Commands Required Definition
-h, --help False Helpers and print all commands in stdout
-feat, --featureColumns False To treat columns as features. The first column is number 1, the second 2... By default, features are LEMME and POS, e.g 3 4
--mweTags False To give the number of the column containing tags (default 11) Careful! The first column is number 1, the second number 2, ...
--embeddings False To give some files containing embeddings. First, you give the path of the file containing embeddings, and separate with a "," you gave the column concern by this file. eg: file1,2 file2,5 ... You could have only column match with featureColumns.
--file True Give a file in the Extended CoNLL-U (.cupt) format. You can only give one file to train/test a model. You can give a CoNLL file to only test it.
--mode True To choice the mode of the system : train/test. If the file is a train file and you want to create a model use 'train'. If the file is a test/dev file and you want to load a model use 'test'. In test mode the system doesn't need params RNN.

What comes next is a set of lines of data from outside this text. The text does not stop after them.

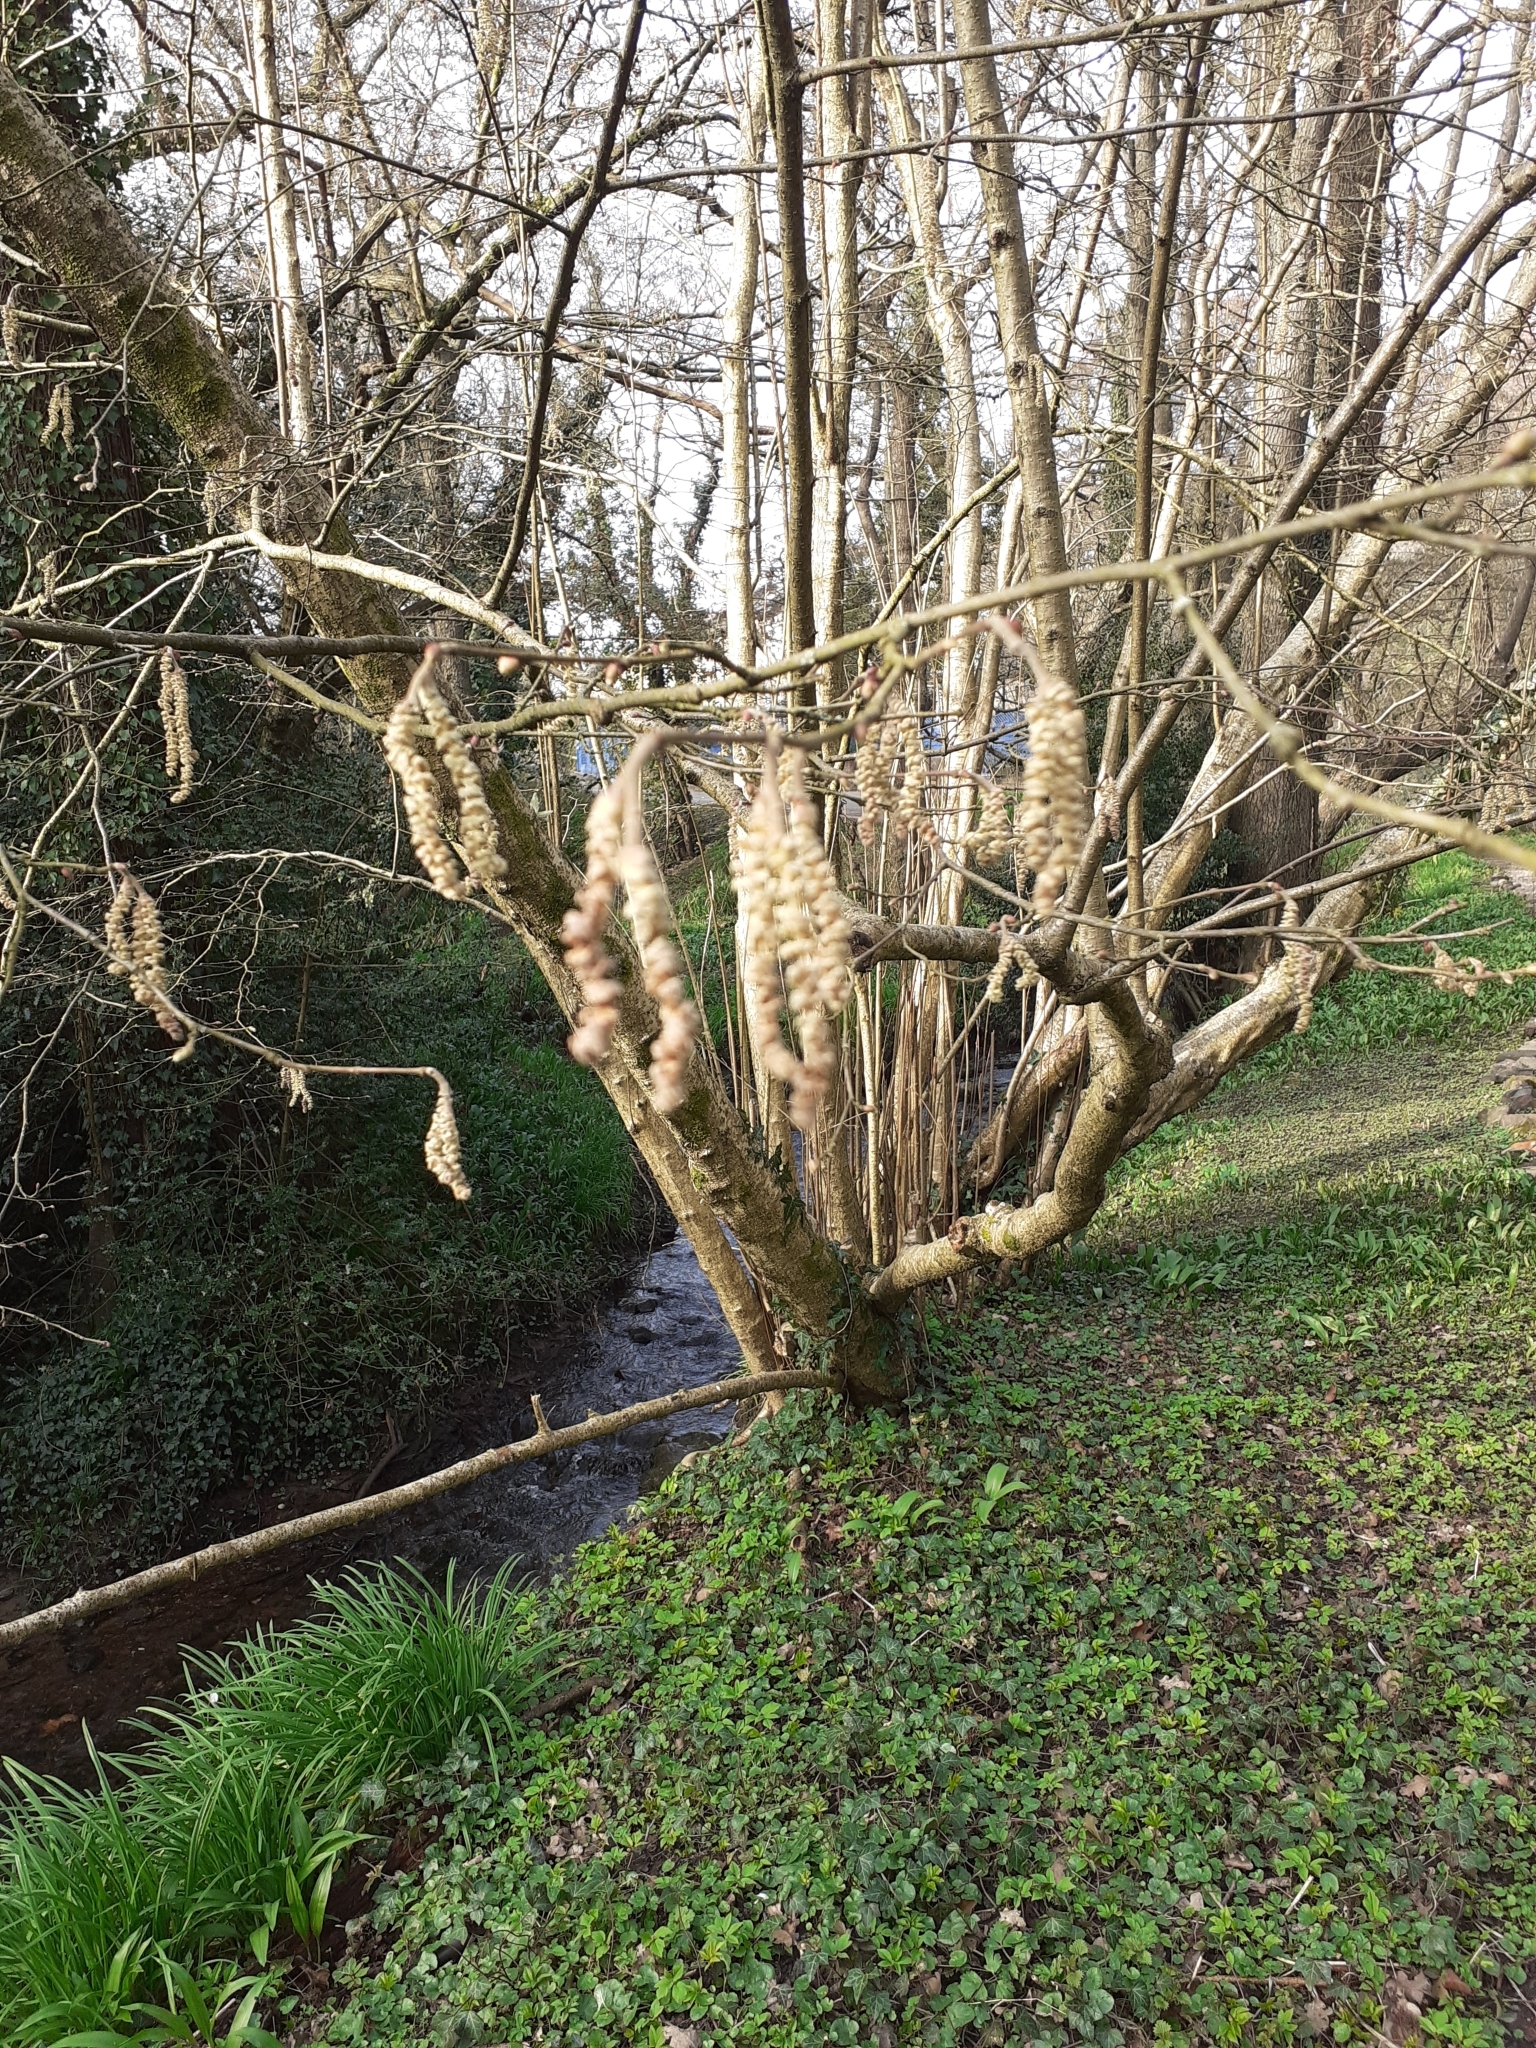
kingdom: Plantae
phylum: Tracheophyta
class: Magnoliopsida
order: Fagales
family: Betulaceae
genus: Corylus
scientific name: Corylus avellana
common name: European hazel
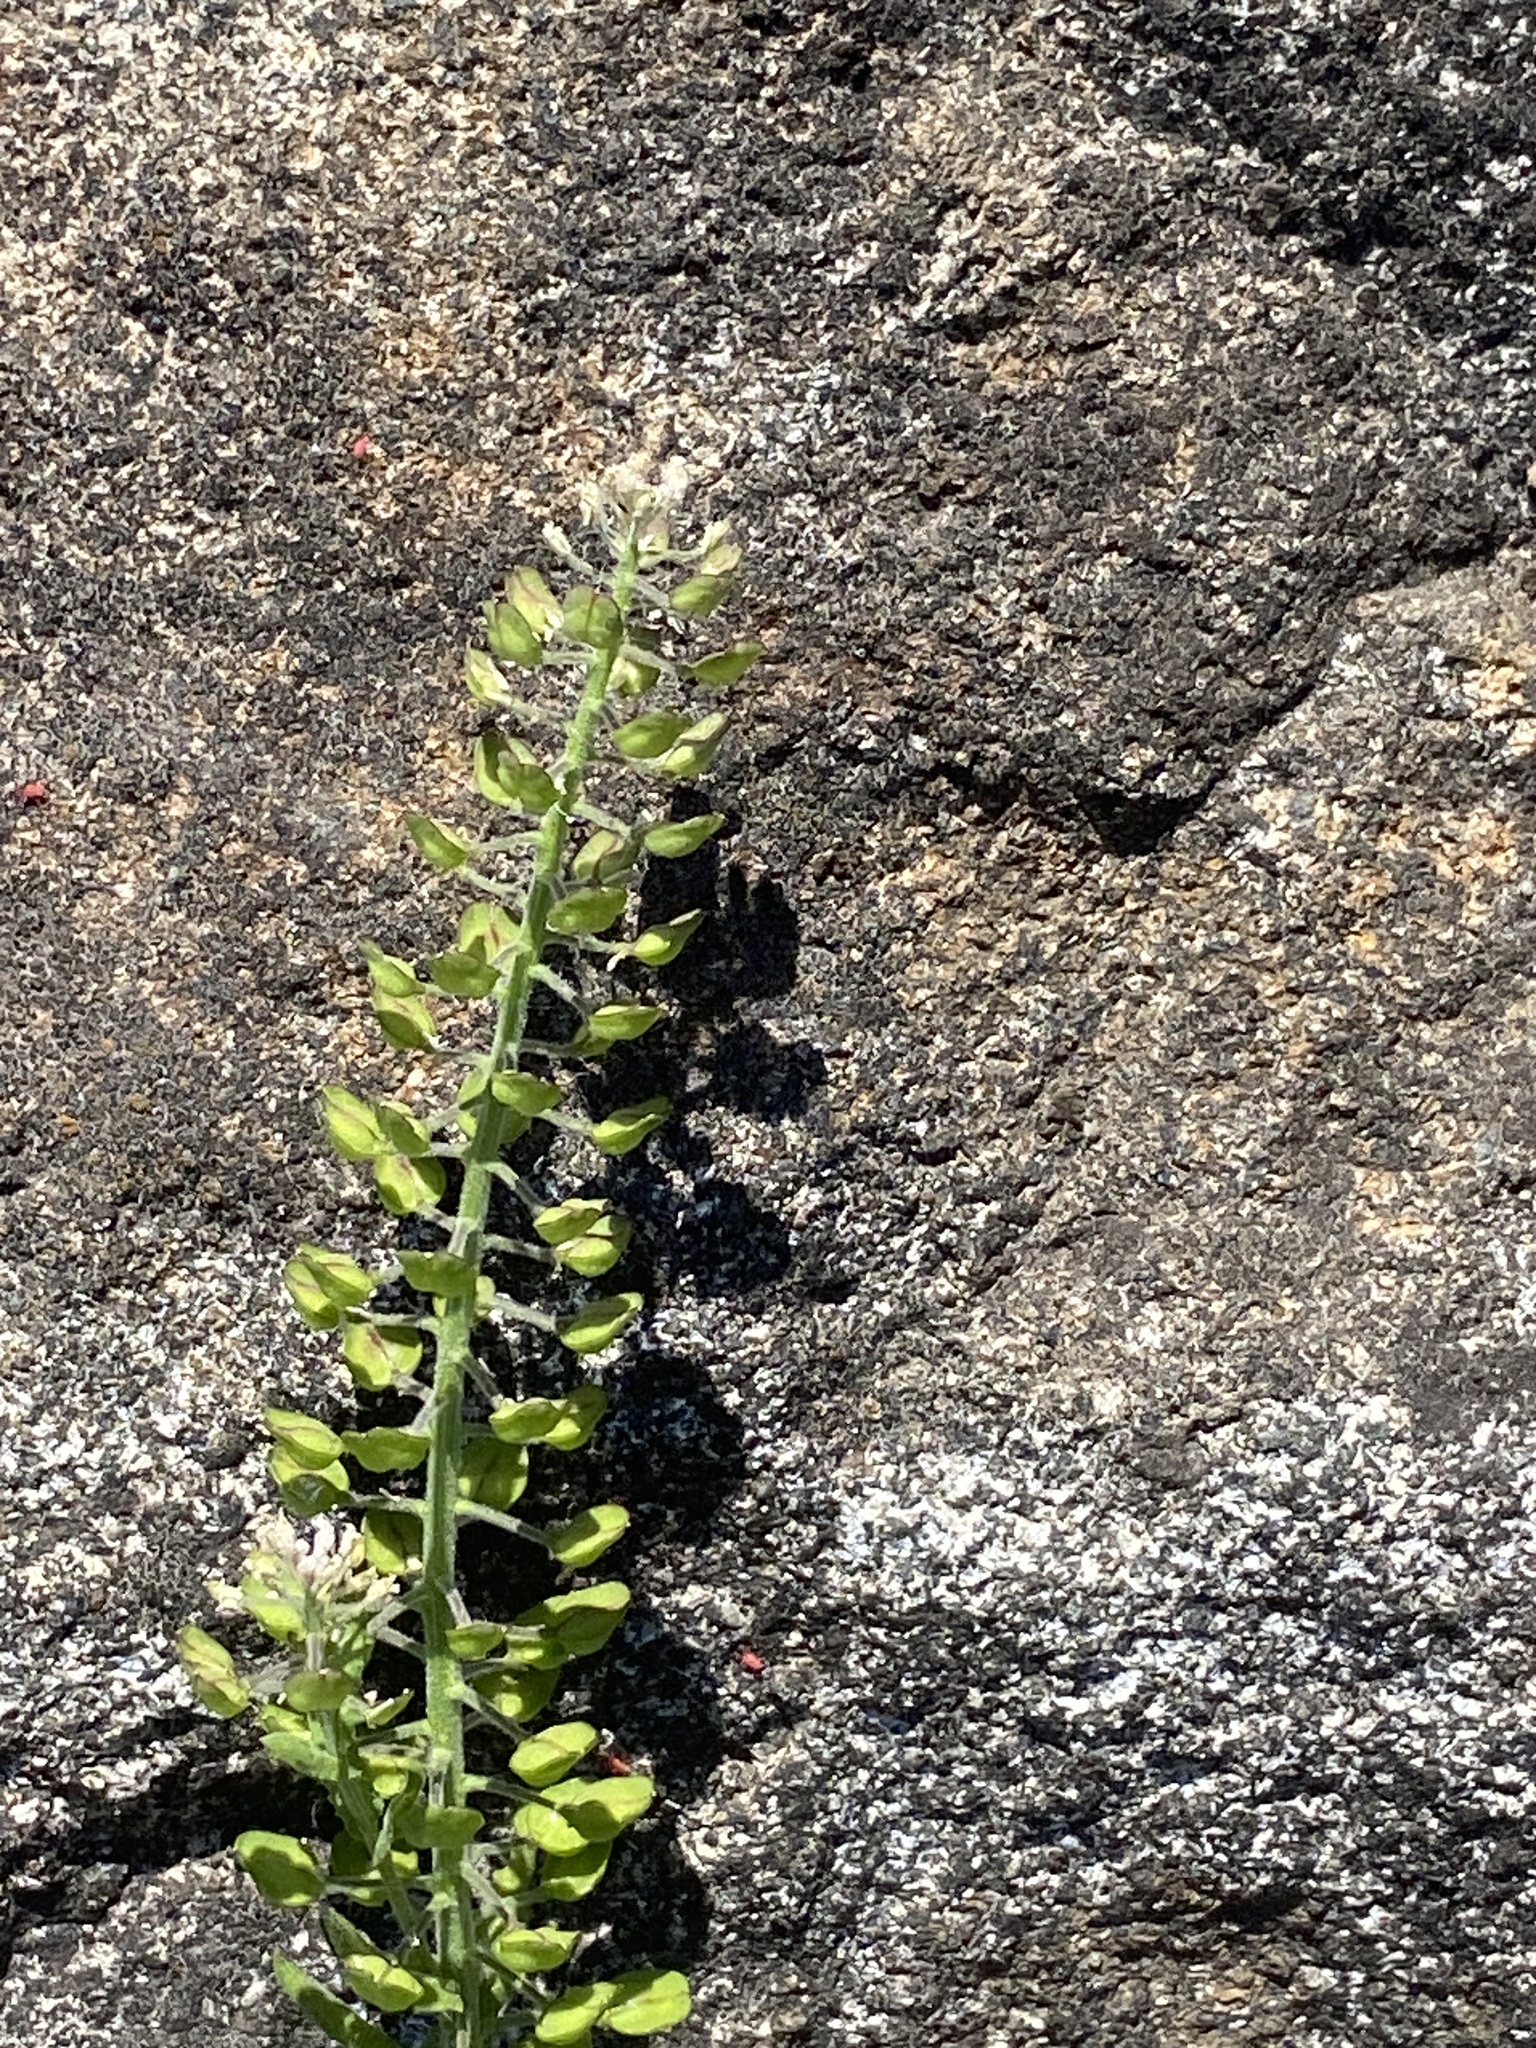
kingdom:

--model True Name of the model which you want to save/load without extension. e.g 'nameModel' , and the system save/load files nameModel.h5, nameModel.json and nameModel.voc. nameModel.h5 is the model file. nameModel.voc is the vocabulary file. nameModel.args is the arguments file which train your model.
--io False Option to use the representation of IO. You can combine with other options like --nogap or/and --cat. By default, the representation is BIO.
-ng, --ngap False Option to use the representation of BIO/IO without gap. By default, the gap it is using to the representation of BIO/IO.
-cat, --category False Option to use the representation of BIO/IO with categories. By default, the representation of BIO/IO is without categories.
--sentences_per_batch False Option to initialize the size of mini batch for the RNN. By default, batch_size is 128.
--max_sentence_size False Option to initialize the size of sentence for the RNN. By default, max_sentence_size is 200.
--overlaps False Option to use the representation of BIO/IO with overlaps. We can't load a file test with overlaps, if option test and overlaps are activated, only the option test is considered. By default, the representation is without overlaps.
--validation_split False Option to configure the validation_split to train the RNN. By default 0.3(30%) of train file is use to validation data.
--validation_data False Give a file in the Extended CoNLL-U (.cupt) format to loss function for the RNN.
--epochs False Number of epochs to train RNN. By default, RNN trains on 10 epochs.
--recurrent_unit False This option allows choosing the type of recurrent units in the recurrent layer. By default it is biGRU. You can choice GRU, LSTM, biGRU, biLSTM.
--number_recurrent_layer False This option allows choosing the numbers of recurrent layer. By default it is 2 recurrent layers.
--size_recurrent_layer False This option allows choosing the size of recurrent layer. By default it is 512.
--feat_embedding_size False Option that takes as input a sequence of integers corresponding to the dimension/size of the embeddings layer of each column given to the --feat option. By default, all embeddings have the same size, use the current default value (64)
--early_stopping_mode False Option to save the best model training in function of acc/loss value, only if you use validation_data or validation_split. By default, it is in function of the loss value.
--patience_early_stopping False Option to choice patience for the early stopping. By default, it is 5 epochs.
--numpy_seed False Option to initialize manually the seed of numpy. By default, it is initialized to 42.
--tensorflow_seed False Option to initialize manually the seed of tensorflow. By default, it is initialized to 42.
--random_seed False Option to initialize manually the seed of random library. By default, it is initialized to 42.
--dropout False Float between 0 and 1. Fraction of the units to drop for the linear transformation of the inputs.
--recurrent_dropout False Float between 0 and 1. Fraction of the units to drop for the linear transformation of the recurrent state.
--no_fine_tuning_embeddings False Option to no tune embeddings in train. We can't used its option without --embeddings.
--activationCRF False Option to replace activation('softmax') by a CRF layer.